Javier Aranda Luna: Cuando las vacas se comen las cortinas del palacio
T
odo comenzó como un sueño: con la imagen de un hombre envejecido en un palacio ruinoso rodeado de vacas que se comen las cortinas del palacio. Todo es ayer, el eco de lo que fue, ahora que ya no puede repartir premios ni castigos. Es el viejo dictador abandonado que sufre y calla en medio de su decadencia.
Gabriel García Márquez no quería hacer una novela de denuncia, como la que hiciera Miguel Ángel Asturias en El señor presidente: la historia de un dictador que gobierna con el miedo. Tampoco como la de Tirano Banderas, de Valle Inclán, donde la crueldad fue el santo y seña de su política pública.
“No me interesaba tanto denunciar a un dictador concreto, sino explorar la soledad del poder. Quería mostrar la mecánica interna de esa soledad, cómo un hombre se va pudriendo desde adentro por el poder absoluto”, comentó a Peter H. Stone en una larga y reveladora entrevista publicada en la legendaria Paris Review, en 1981.
Tardó siete años en escribir El otoño del patriarca, novela que hoy cumple medio siglo. Fue un trabajo brutal y extenuante si lo comparamos con Cien años de soledad, que escribió en sólo 16 meses.
“Fue un libro tan intenso que durante todo ese tiempo viví en un estado de posesión. Era como estar escribiendo con dos dedos en la máquina y con los otros ocho agarrado al borde de la mesa.”
Tanto a Stone como a su amigo Plinio Apuleyo, en El olor de la guayaba, les dejó clara su idea del dictador que había construido con los perfiles de una legión de hombres duros y crueles: “cuanto más poder tienes, más difícil es saber quién te está mintiendo y quién no”. Cuando se alcanza el poder absoluto “pierden contacto con la realidad, y no puede haber peor soledad que ésa”. Una persona muy poderosa “está rodeada de intereses y personas cuyo objetivo es aislarlo de la realidad”.
Por no querer escribir una novela de denuncia, sino sobre la soledad del poder, quería contar un mito, el mito del poder. Fue muy claro con Plinio Apuleyo, ese viejo amigo periodista de su juventud de todas sus confianzas: “El problema era cómo contar ese mito… La solución fue el monólogo poético. El libro no tiene capítulos ni párrafos convencionales; es sólo flujo de conciencia colectiva, como si el pueblo mismo estuviera contando y soñando al mismo tiempo la vida del patriarca”.

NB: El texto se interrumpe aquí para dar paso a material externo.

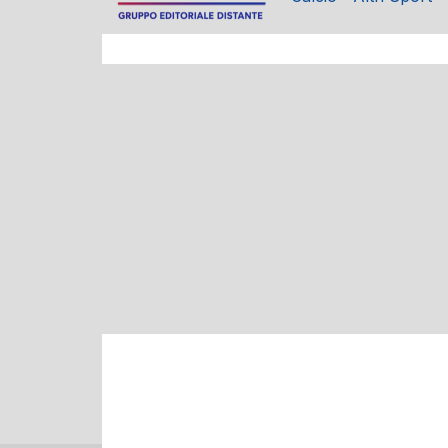
Cultura, musica e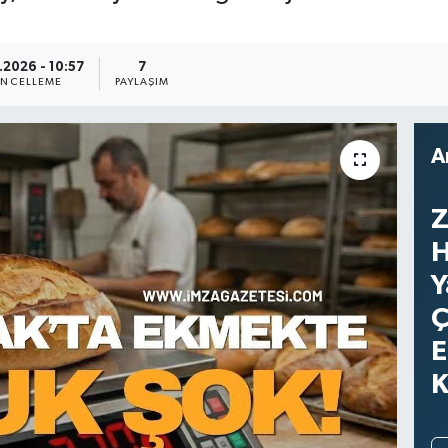
.2026 - 10:57
7
NCELLEME
PAYLAŞIM
A
Z
H
Y
Ç
E
K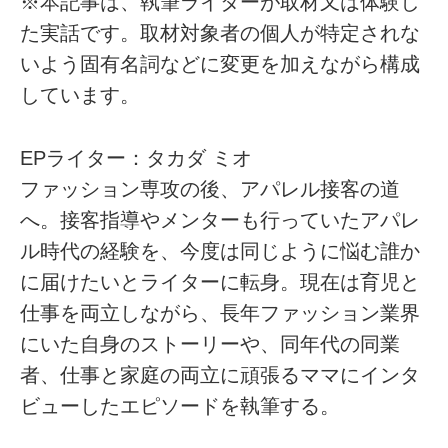
※本記事は、執筆ライターが取材又は体験し
た実話です。取材対象者の個人が特定されな
いよう固有名詞などに変更を加えながら構成
しています。
EPライター：タカダ ミオ
ファッション専攻の後、アパレル接客の道
へ。接客指導やメンターも行っていたアパレ
ル時代の経験を、今度は同じように悩む誰か
に届けたいとライターに転身。現在は育児と
仕事を両立しながら、長年ファッション業界
にいた自身のストーリーや、同年代の同業
者、仕事と家庭の両立に頑張るママにインタ
ビューしたエピソードを執筆する。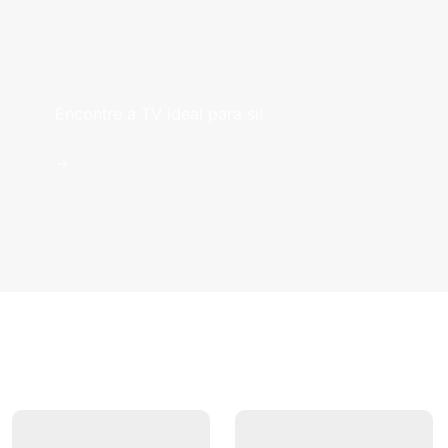
Televisões
Encontre a TV ideal para si!
->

Para ello requería una estructura diferente y desafiante que se llegó a convertir en su mayor lucha narrativa. Como los alcances del dictador, necesitaba un lenguaje “que fuera como el viento cargado de olores y de voces, un rumor incesante”. Esa es la razón de las frases largas. Tan largas como seis u ocho páginas. “Quería que el lector se sintiera atrapado en ese laberinto igual que el dictador está atrapado en su palacio”.

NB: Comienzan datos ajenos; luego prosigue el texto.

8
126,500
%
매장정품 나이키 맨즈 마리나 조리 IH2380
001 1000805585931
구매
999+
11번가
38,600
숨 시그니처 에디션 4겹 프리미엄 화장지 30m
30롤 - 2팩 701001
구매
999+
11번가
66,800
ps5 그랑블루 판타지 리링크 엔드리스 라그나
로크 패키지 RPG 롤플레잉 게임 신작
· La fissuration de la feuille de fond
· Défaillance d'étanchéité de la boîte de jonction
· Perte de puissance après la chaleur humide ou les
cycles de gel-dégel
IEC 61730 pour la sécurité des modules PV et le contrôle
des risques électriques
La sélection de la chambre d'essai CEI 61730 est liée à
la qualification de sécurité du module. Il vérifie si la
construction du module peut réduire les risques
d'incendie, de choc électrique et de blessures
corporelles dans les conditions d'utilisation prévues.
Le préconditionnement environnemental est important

Un coro de voces hace la voz narrativa. Habla el pueblo pero también él. Y por ser una polifonía, la muerte del dictador se narra varias veces desde varias miradas, “porque en el mito la verdad es múltiple”.
El desafío narrativo no terminó allí. Como en todo mito griego el tiempo no es lineal. Transcurre en forma circular. Los eventos se repiten, se anticipan, se recuerdan en un eterno presente. Eso refleja la sensación de que la dictadura es un ciclo sin fin.

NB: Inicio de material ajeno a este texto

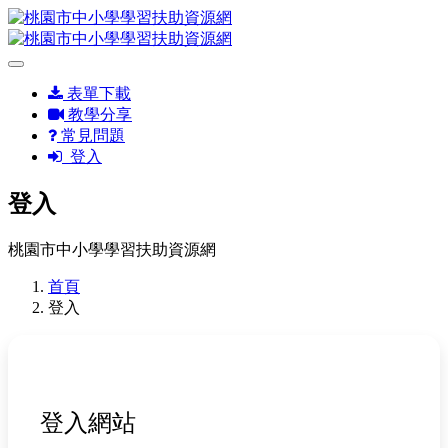
表單下載
教學分享
常見問題
登入
登入
桃園市中小學學習扶助資源網
首頁
登入
登入網站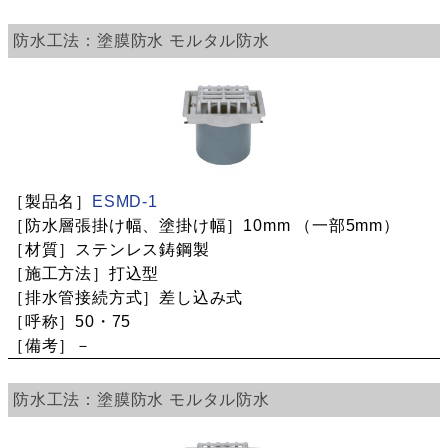
塗膜防水
モルタル防水
ESMD-1
10mm
（一部5mm）
ステンレス鋳鋼製
打込型
差し込み式
50・75
－
塗膜防水
モルタル防水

En estos días de hombres fuertes encumbrados o en proceso de putrefacción es un sano ejercicio acercarnos a leer El otoño del patriarca. Allí están los Franco, Juan Vicente Gómez, Stroessner, Trujillo y todos aquellos que han hecho del terror, la censura, la impunidad, el engaño su sello de identidad.
García Márquez dijo en varias ocasiones que para escribir El otoño del patriarca escuchaba obsesivamente las Lecciones de tinieblas, de François Couperin, para encontrar el tono musical que buscaba.
Novela de no fácil lectura por su estructura experimental, según decía, hay que leerla como se nada en un río: “dejarse llevar por la corriente del lenguaje”. Esa sensación de dejarse arrastrar sin entender nos hará sentir que allí estuvimos en esa vorágine que crea el poder absoluto y se recicla en sus laberintos.